| Text block |
Figure 4: Photocatalytic hydrogen evolution as a function of the CoSO4 (a), G-SO3 (b), EY (c) and TEOA (d) concentration at pH 10.86 in H2O after 4 h; other sample concentration: CoSO4 (2.0 × 10−4 mol/L), G-SO3 (0.04 mg/mL), EY (4.0 × 10−4 mol/L) and TEOA (0.2 mol/L).

It is worth noting that after irradiation, a black magnetic precipitate was observed and adsorbed on the magnetron in both cases with or without G-SO3. When rinsed with acetone more than three times, the precipitation was visualized by TEM (transmission electron microscopy). As shown in Figure 5, in the absence of G-SO3 nanoparticles aggregated in size of about hundreds nanometers. Each particle is composed of lots of small nanoparticles of several nanometers in diameter. The lattice fringes in the HRTEM (high resolution TEM) images suggest a well-defined crystal structure. The lattice spacing of about 0.191 and 0.203 nm can be assigned to the (101) and (002) planes of metallic cobalt Co, space group P63/mmc (JCPDS card 05-0727). When G-SO3 was added, the TEM images exhibited much difference. Firstly, nanoparticles were formed but dispersed on G-SO3 sheets instead. Secondly, the sizes of the nanoparticles were smaller. The HRTEM image also showed the lattice fringes, and the lattice spacing (0.191 and 0.203 nm) is consistent with those observed in the system without G-SO3. This phenomenon indicated that G-SO3 provides a platform to support cobalt catalysts, and at the same time G-SO3 avoids the aggregation of the catalyst to some extent. These results are consistent with the better performance and the higher hydrogen evolution from the system with G-SO3.

[2190-4286-5-128-5]

Figure 5: The TEM images nanoparticles after irradiation with (a–c) or without (d–f) G-SO3.

As mentioned above, the TEM results showed that cobalt metal nanoparticles may form during the process in both cases. XPS and ICP-MS (inductively coupled plasma mass spectrometry) were used to further investigate the magnetic precipitates obtained after the hydrogen evolution reaction. XPS spectra of the precipitates with or without G-SO3 showed the same peak pattern and location in the range from 776 to 810 eV, corresponding to the Co 2p orbital (Supporting Information File 1, Figure S3). The cobalt lines in the spectra, however, were assigned to cobalt(II) [65], not to cobalt(0). This is different from the TEM results and in contrast to the grown cobalt metal nanoparticles on graphene [66]. ICP-MS measurements were carried out by using the precipitates obtained from the system, which gave a cobalt content of 11.1% (with graphene) and 45.0% (without graphene), respectively. Either of these results was much higher than that calculated from XPS (3.8% and 20.8%). In consideration of the fact that XPS probes only a few nanometers below the surface, the discrepancy was tentatively interpreted to be because of Co2+ complexes around the cobalt metal particles, which hinder the effective detection of Co metal in XPS but allows its measurement with ICP-MS. In addition, FTIR spectra of G-SO3 (Figure 1a, purple line) showed a typical C–H stretching vibration at 2918 cm−1 after photocatalytic hydrogen evolution, which apparently comes from the catalytic CoII(TEOA)2 species on the surface of G-SO3.

| Extracted records |
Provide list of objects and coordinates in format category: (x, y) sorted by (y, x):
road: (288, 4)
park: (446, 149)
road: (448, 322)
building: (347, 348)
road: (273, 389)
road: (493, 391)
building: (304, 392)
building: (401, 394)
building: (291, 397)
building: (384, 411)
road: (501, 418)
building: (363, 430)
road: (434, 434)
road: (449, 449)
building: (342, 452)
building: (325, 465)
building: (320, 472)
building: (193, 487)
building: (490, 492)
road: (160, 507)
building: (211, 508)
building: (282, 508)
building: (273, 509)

| Problem A |
From the hydrogen evolution text, write out word for word the part that opens with the words containing "Figure 4: Photocatalytic" and closes with "TEOA (0.2 mol/L).".
| Problem B |
In the hydrogen evolution text, what cobalt content did the ICP-MS measurements give for the precipitate from the system without graphene?

| Right answer A |
Figure 4: Photocatalytic hydrogen evolution as a function of the CoSO4 (a), G-SO3 (b), EY (c) and TEOA (d) concentration at pH 10.86 in H2O after 4 h; other sample concentration: CoSO4 (2.0 × 10−4 mol/L), G-SO3 (0.04 mg/mL), EY (4.0 × 10−4 mol/L) and TEOA (0.2 mol/L).

| Right answer B |
45.0%